Sidang Pelanggar Jalur Busway Bebani Pengadilan
Denda maksimal telah diterapkan untuk para penyerobot jalur busway atau TransJakarta
Penulis: Eri Komar Sinaga
Editor: Hendra Gunawan
Laporan Wartawan Tribunnews, Eri Komar Sinaga
TRIBUNNEWS.COM, JAKARTA -- Denda maksimal telah diterapkan untuk para penyerobot jalur busway atau TransJakarta, dipandang menambah beban kerja mereka sehingga sebenarnya tidak perlu disidangkan.
"Ini program sangat menambah beban kerja kami. Seharusnya tidak perlu disidangkan," ucap Jamaluddin Samosir, hakim dari Pengadilan Negeri Jakarta Pusat dalam diskusi bertajuk Efektifitas Penerapan Denda Maksimal bagi Pelanggar Jalur Busway di Hotel Ibis, Jakarta (13/12/2013).

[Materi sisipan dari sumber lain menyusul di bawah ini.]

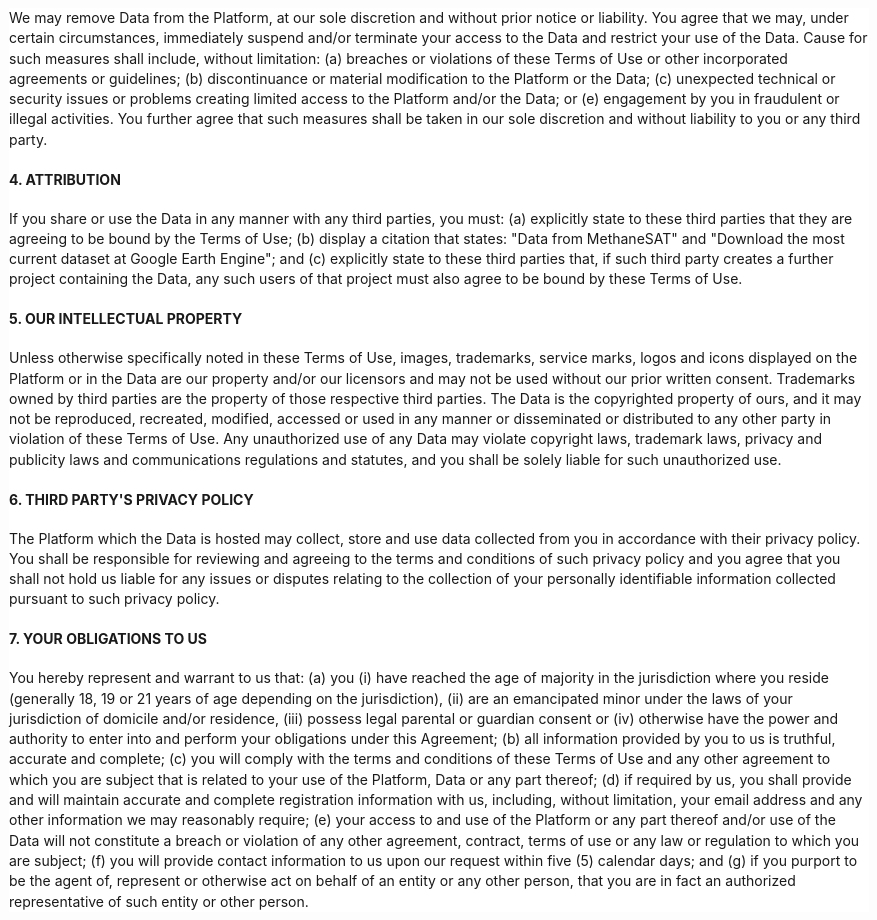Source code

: We may remove Data from the Platform, at our sole discretion and without prior notice or liability.  You agree that we may, under certain circumstances, immediately suspend and/or terminate your access to the Data and restrict your use of the Data.  Cause for such measures shall include, without limitation: (a) breaches or violations of these Terms of Use or other incorporated agreements or guidelines; (b) discontinuance or material modification to the Platform or the Data; (c) unexpected technical or security issues or problems creating limited access to the Platform and/or the Data; or (e) engagement by you in fraudulent or illegal activities.  You further agree that such measures shall be taken in our sole discretion and without liability to you or any third party. 

#### 4. ATTRIBUTION

If you share or use the Data in any manner with any third parties, you must:
(a) explicitly state to these third parties that they are agreeing to be bound by the Terms of Use;
(b) display a citation that states: "Data from MethaneSAT" and "Download the most current dataset at Google Earth Engine"; and
(c) explicitly state to these third parties that, if such third party creates a further project containing the Data, any such users of that project must also agree to be bound by these Terms of Use.
 
#### 5. OUR INTELLECTUAL PROPERTY

Unless otherwise specifically noted in these Terms of Use, images, trademarks, service marks, logos and icons displayed on the Platform or in the Data are our property and/or our licensors and may not be used without our prior written consent.  Trademarks owned by third parties are the property of those respective third parties.  The Data is the copyrighted property of ours, and it may not be reproduced, recreated, modified, accessed or used in any manner or disseminated or distributed to any other party in violation of these Terms of Use.  Any unauthorized use of any Data may violate copyright laws, trademark laws, privacy and publicity laws and communications regulations and statutes, and you shall be solely liable for such unauthorized use. 

#### 6. THIRD PARTY'S PRIVACY POLICY

The Platform which the Data is hosted may collect, store and use data collected from you in accordance with their privacy policy.  You shall be responsible for reviewing and agreeing to the terms and conditions of such privacy policy and you agree that you shall not hold us liable for any issues or disputes relating to the collection of your personally identifiable information collected pursuant to such privacy policy.

#### 7. YOUR OBLIGATIONS TO US

You hereby represent and warrant to us that: (a) you (i) have reached the age of majority in the jurisdiction where you reside (generally 18, 19 or 21 years of age depending on the jurisdiction), (ii) are an emancipated minor under the laws of your jurisdiction of domicile and/or residence, (iii) possess legal parental or guardian consent or (iv) otherwise have the power and authority to enter into and perform your obligations under this Agreement; (b) all information provided by you to us is truthful, accurate and complete; (c) you will comply with the terms and conditions of these Terms of Use and any other agreement to which you are subject that is related to your use of the Platform, Data or any part thereof; (d) if required by us, you shall provide and will maintain accurate and complete registration information with us, including, without limitation, your email address and any other information we may reasonably require; (e) your access to and use of the Platform or any part thereof and/or use of the Data will not constitute a breach or violation of any other agreement, contract, terms of use or any law or regulation to which you are subject; (f) you will provide contact information to us upon our request within five (5) calendar days; and (g) if you purport to be the agent of, represent or otherwise act on behalf of an entity or any other person, that you are in fact an authorized representative of such entity or other person.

Samosir mengatakan jika penerapan denda maksimal ingin dimaksimalkan tidak perlu di bawa ke persidangan. Sebab dalam persidangan, hakim perlu mendengarkan dari berbagai pihak. Sementara hakim tidak bisa dikomando mengenai jumlah bayaran denda.
Menurutnya ke depan jauh lebih baik jika polisi langsung menerapkan denda di tempat. Hal itu menurutnya lebih mudah karena penindakan bagi pelanggar atau penerobos jalur bus Trans Jakarta tidak sulit karena pelanggaran dan buktinya jelas.
"Ke depan langsung saja di lokasi. Sebab kalau sudah denda maksimum enggak perlu ada hakim di situ," tegas Jamaluddin.
Menaggapi usul tersebut, Kasubdit Keamanan dan Keselamatan Polda Metro Jaya, AKBP Irvan Prawira mengatakan tidak keberatan. Irvan setuju jika penerobos bus way yang berjumlah 13 ribu pelanggaran per harinya tentu menambah beban kerja hakim.
"Kita maunya ditilang di situ. Lu kalau ngaku salah, kita kasih blangko biru. Dendanya maksimal, bayar ke bank," kata Irvan.
Akan tetapi, lanjut Irvan, mayoritas masyarakat menginginkan lobi pembayaran denda. Oleh karena itu pihaknya harus memberi kesempatan pada pelanggar untuk menjalani sidang di pengadilan.
"Kita kan harus kasih pilihan. Kalau dia (pelanggar) nggak ngaku salah kita kasih blangko merah muda, silakan sidang ke pengadilan negeri," tukasnya.